Por tratar-se ainda de um anteprojeto, não existe uma divulgação
oficial. O texto conduzirá as discussões da próxima
assembléia geral da CNBB (Conferência Nacional dos Bispos do
Brasil), marcada para o final de abril em Porto Seguro. Da assembléia
sairá o texto final que apresentará uma análise dos
500 anos de evangelização.
No documento, a Igreja já anunciou que pedirá perdão
pelos abusos cometidos contra os índios durante o período
colonial, além de reconhecer sua própria omissão no
combate à escravização dos negros.
A novidade do texto, é um conjunto de 11 páginas reservadas
para uma análise do Brasil no final do século XX, colocando
a comunidade católica como co-responsável pela desigualdade
social e violência nos dias de hoje. Sobre esse tema, o texto afirma
que nos anos 80 o Brasil poderia ter superado o modelo que favoreceu
o lucro e o esbanjamento de uma minoria, tendo contudo ocorrido o
contrário, com o aumento da distância entre o povo e a classe
política. O Estado, divorciado dos cidadãos, não conseguiu
garantir a segurança contra a violência e agressões.
A mídia, particularmente a televisão, aproveitou-se
dessa lacuna, tornando-se cada vez mais poderosa.

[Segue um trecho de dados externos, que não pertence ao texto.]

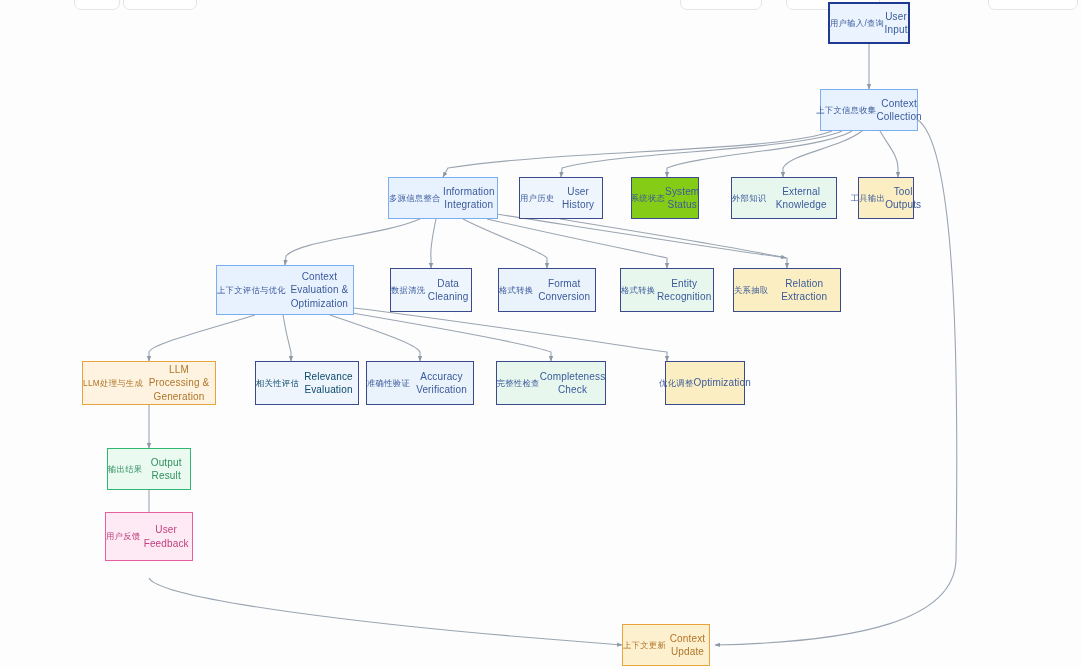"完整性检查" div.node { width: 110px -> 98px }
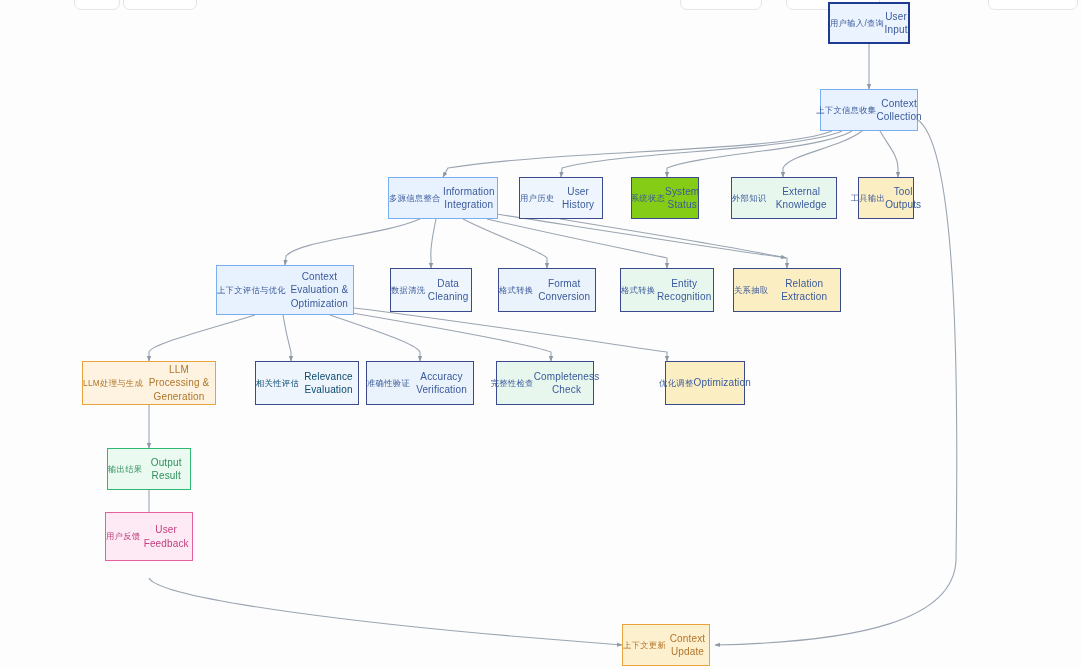"优化调整" div.node { margin-left: 38px -> none }
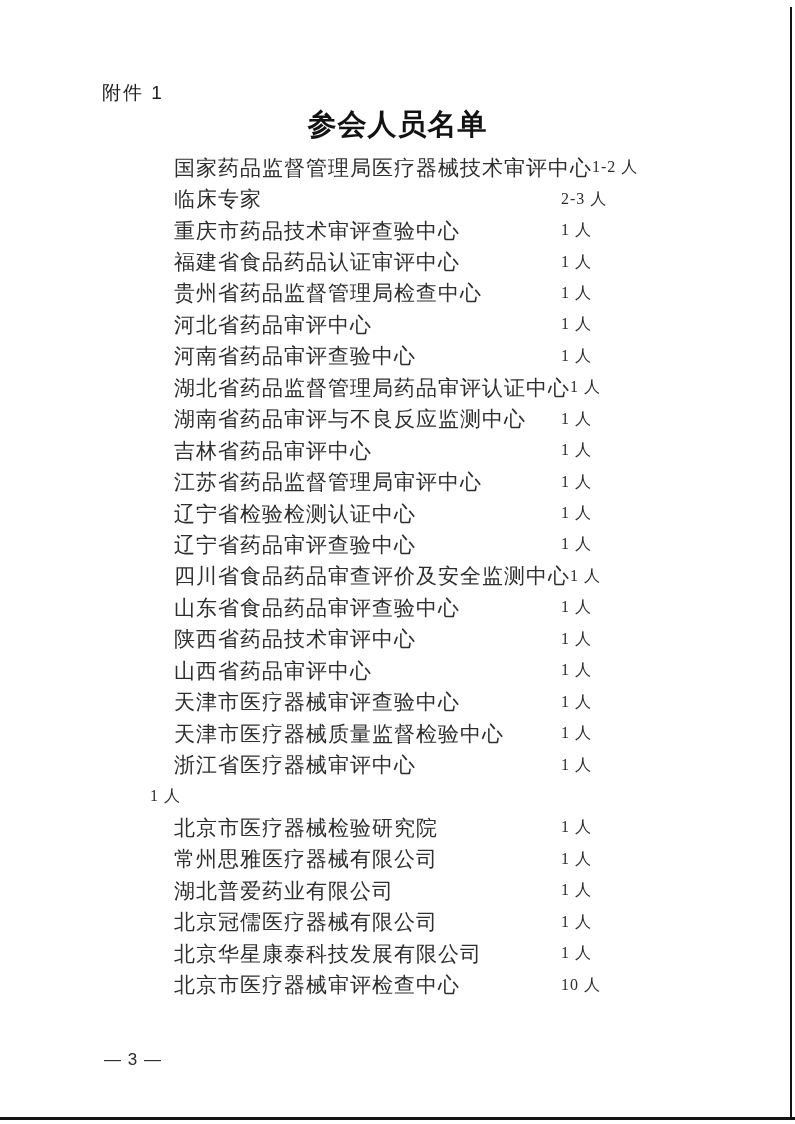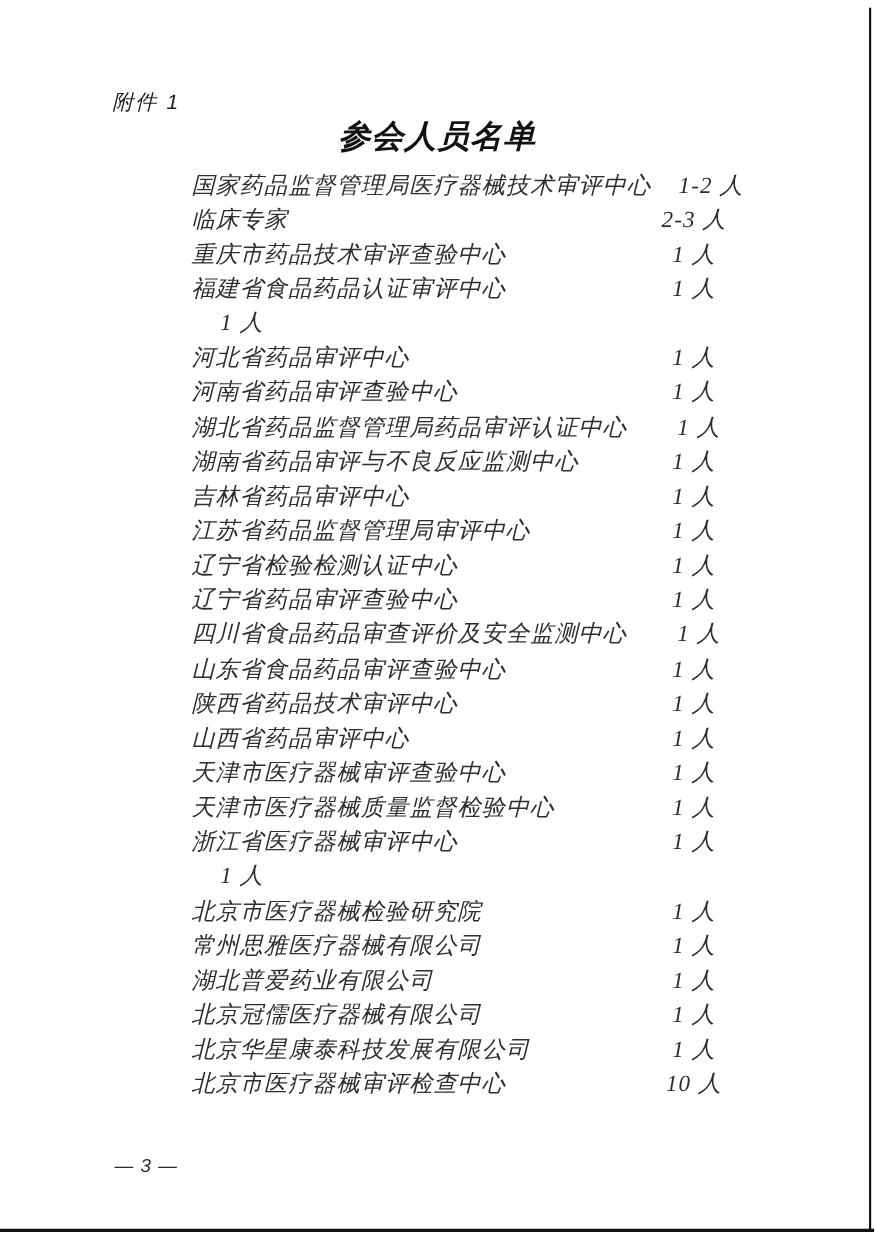"附件 1" .page { font-style: italic -> none }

A carta critica também a mentalidade individualista e hegemônica,
aliada ao culto da eficiência e da produtividade. Tal visão
induziu um comportamento que transformou a preocupação
de ganhar dinheiro em valor supremo, provocando o enfraquecimento
da ética no exercício das profissões e na gestão
dos recursos públicos.
Em outro trecho, o documento ataca o preconceito que as mulheres ainda enfrentam
na sociedade brasileira, denunciando a violência doméstica
e as diferenças salariais entre os sexos, mas omite por outro lado,
a postura do Vaticano em proibir a ordenação feminina.
Apesar de elaborado pela ala progressista do clero, aquela que acredita
nos princípios cristãos como meios para justiça social,
o documento exclui dois problemas: as perseguições aos judeus
nos séculos XVI, XVII e XVIII, e a intolerância de parte do
clero pelos homossexuais. O texto do documento é finalizado com um
apelo à preservação do meio ambiente.